*** Record excerpts ***

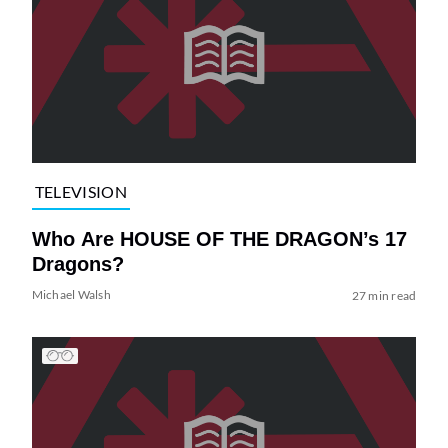
TELEVISION
Who Are HOUSE OF THE DRAGON’s 17
Dragons?
Michael Walsh
27 min read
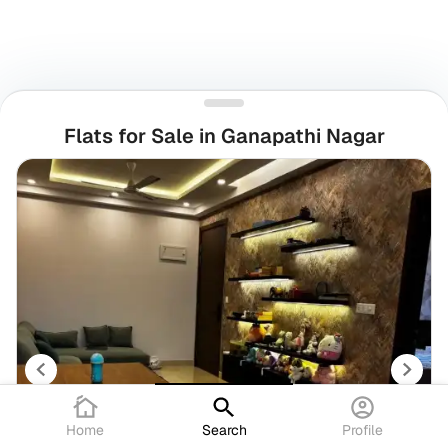
Flats for Sale in Ganapathi Nagar
Home
Search
Profile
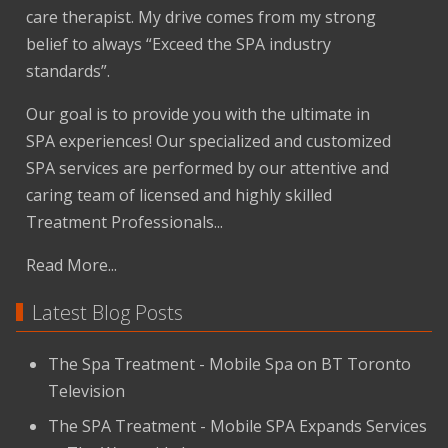
care therapist. My drive comes from my strong
belief to always “Exceed the SPA industry
standards”.
Our goal is to provide you with the ultimate in
SPA experiences! Our specialized and customized
SPA services are performed by our attentive and
caring team of licensed and highly skilled
Treatment Professionals...
Read More...
Latest Blog Posts
The Spa Treatment - Mobile Spa on BT Toronto
Television
The SPA Treatment - Mobile SPA Expands Services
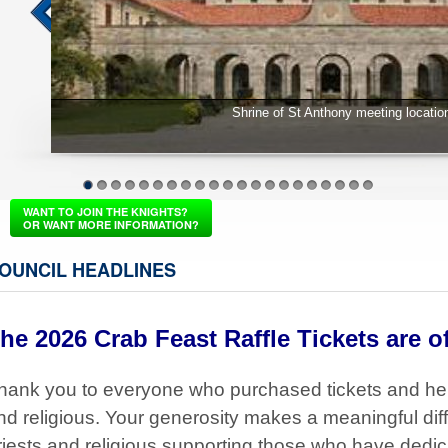
School Supply Drive
1
2
3
4
5
6
7
8
9
10
11
12
13
14
15
16
17
18
19
20
21
WANT TO JOIN THE KNIGHTS?
OR WANT MORE INFORMATION?
OUNCIL HEADLINES
he 2026 Crab Feast Raffle Tickets are of
hank you to everyone who purchased tickets and he
nd religious. Your generosity makes a meaningful diff
riests and religious supporting those who have dedicat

***

__Brief__: Can you transcribe every line of text in the material above, keeping each one character for character and leaving the pictures out?

__Written solution__:
TELEVISION
Who Are HOUSE OF THE DRAGON’s 17
Dragons?
Michael Walsh
27 min read
Flats for Sale in Ganapathi Nagar
Home
Search
Profile
care therapist. My drive comes from my strong
belief to always “Exceed the SPA industry
standards”.
Our goal is to provide you with the ultimate in
SPA experiences! Our specialized and customized
SPA services are performed by our attentive and
caring team of licensed and highly skilled
Treatment Professionals...
Read More...
Latest Blog Posts
The Spa Treatment - Mobile Spa on BT Toronto
Television
The SPA Treatment - Mobile SPA Expands Services
School Supply Drive
1
2
3
4
5
6
7
8
9
10
11
12
13
14
15
16
17
18
19
20
21
WANT TO JOIN THE KNIGHTS?
OR WANT MORE INFORMATION?
OUNCIL HEADLINES
he 2026 Crab Feast Raffle Tickets are of
hank you to everyone who purchased tickets and he
nd religious. Your generosity makes a meaningful diff
riests and religious supporting those who have dedicat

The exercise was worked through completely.